> **QUOTED PASSAGE**
☆ ☆ ☆

BuryMyHorse@lemmy.world 7 months ago
Worsechester?
Default_Defect@midwest.social 7 months ago
wustah
Bonifratz@feddit.de 8 months ago
There’s nothing worse in terms of pronunciation than English. French is silly for writing twice as much as what’s pronounced, but at least it mostly follows some rules.
Default_Defect@midwest.social 8 months ago
Doesn’t english just get that from being three languages in a trench coat?
deadbeef79000@lemmy.nz 8 months ago
One of which is French, yes.
Promethiel@lemmy.world 8 months ago
The one at the bottom who is supposed to just fucking walk but keeps threatening the stability of the whole thing by randomly blurting out nonsense.
Statements dreamed by the utterly deranged.
grue@lemmy.world 8 months ago
“The problem with defending the purity of the English language is that English is about as pure as a cribhouse whore. We don’t just borrow words; on occasion, English has pursued other languages down alleyways to beat them unconscious and rifle their pockets for new vocabulary.” –James D. Nicoll
Knock_Knock_Lemmy_In@lemmy.world 8 months ago
This reads like Pratchett. Love it
NightAuthor@lemmy.world 8 months ago
What’s so wild is that, as a native speaker, there are SO many rules and edge cases and exceptions…. And I know them by heart without ever being told them explicitly. First example that comes to mind is the whole order of adjectives…. We say big fluffy purple cat, never purple fluffy big cat.
Default_Defect@midwest.social 8 months ago
I can’t imagine trying to teach that or explain it in a way that would be satisfactory to someone learning English.
“I don’t KNOW, its just how we do it!”
owen@lemmy.ca 8 months ago
Lol! “what’s a big-cat?”
corsicanguppy@lemmy.ca 8 months ago
Also, people love to break what little rules it adheres to and claim “eh, it’s already broken, so let me do this dumb thing a little further because Alicia said it was hella fetch.” And that’s why people can’t pluralize “email” properly and why everyone under 40 knows no adverb but “literally”.
TheBat@lemmy.world 8 months ago
I learnt English as my second (technically third) language. Other two languages I know are written and spoken exactly the same.
So take it from me, French pronunciation can be baffling or straight up ridiculous at times. English has got nothing on it. I don’t care if French aren’t heureux at this comment.

☆ ☆ ☆

> **DATASET RECORDS**

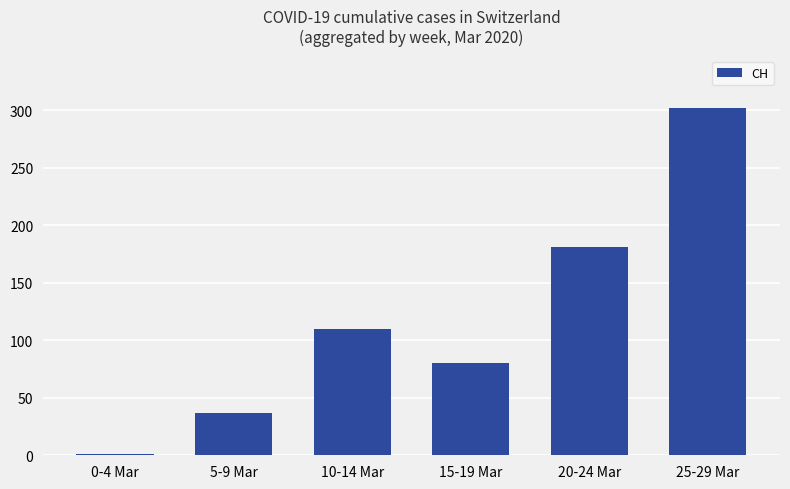

Which has a higher value, 10-14 Mar or 0-4 Mar?

10-14 Mar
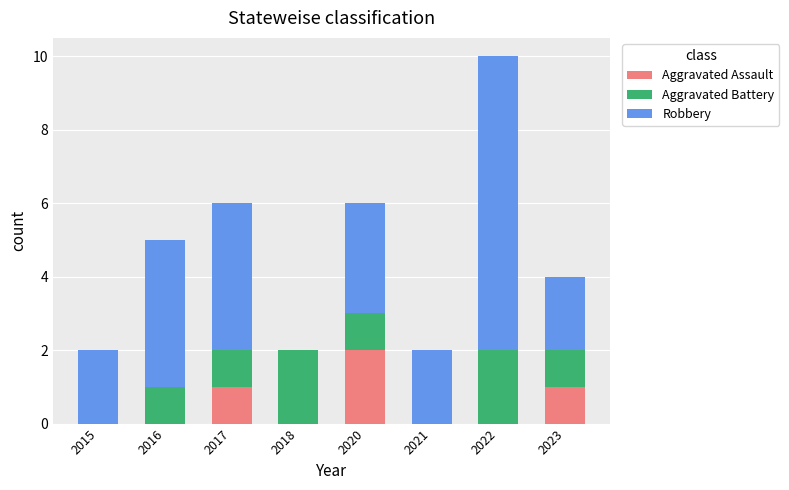

What is the approximate value of Aggravated Assault at 2023?

1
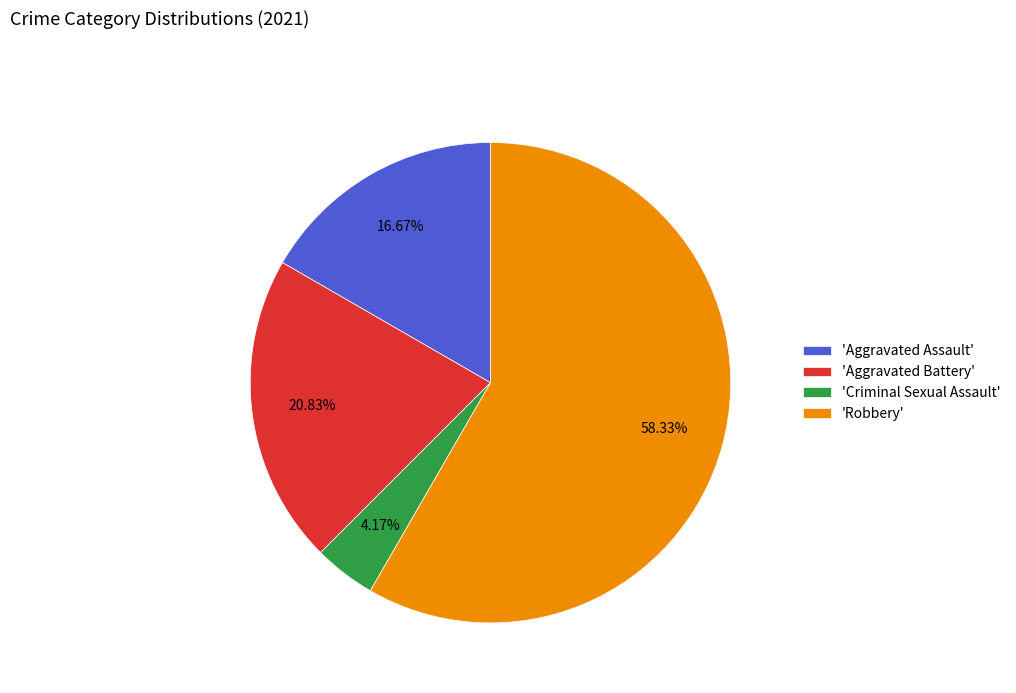

Is the sum of 'Criminal Sexual Assault' and 'Robbery' greater than half?

Yes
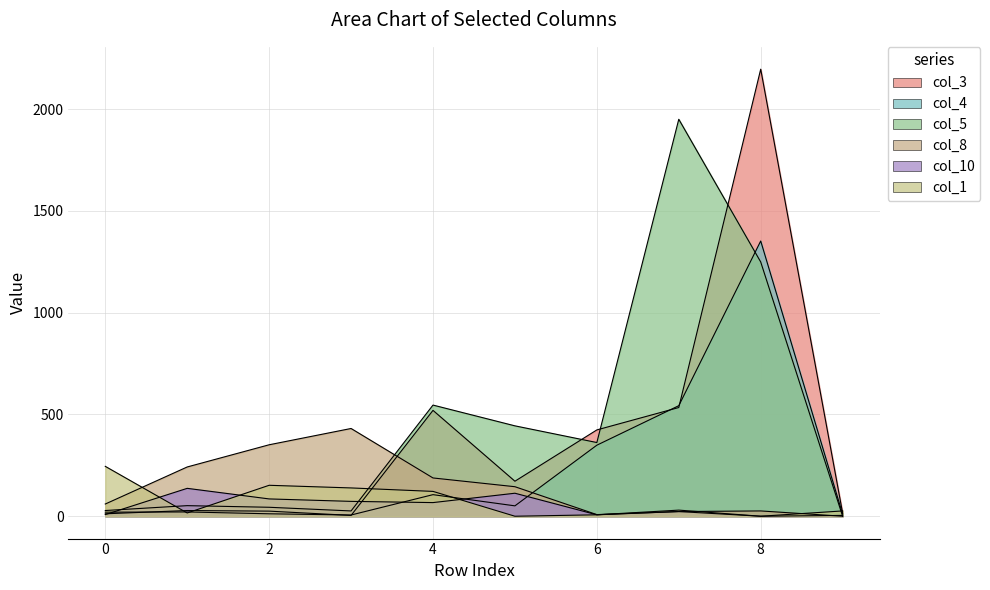

List the labels in order of col_4 value, largest first.

8, 7, 6, 4, 5, 1, 0, 2, 9, 3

☆ ☆ ☆

> **CHECK YOUR UNDERSTANDING**
A - According to the thread on English pronunciation, who wrote the quote comparing English to a cribhouse whore?
B - Select every line of the listing that contains the string "value".

> **ANSWERS TO EACH TASK**
A - James D. Nicoll

B -
Which has a higher value, 10-14 Mar or 0-4 Mar?
What is the approximate value of Aggravated Assault at 2023?
List the labels in order of col_4 value, largest first.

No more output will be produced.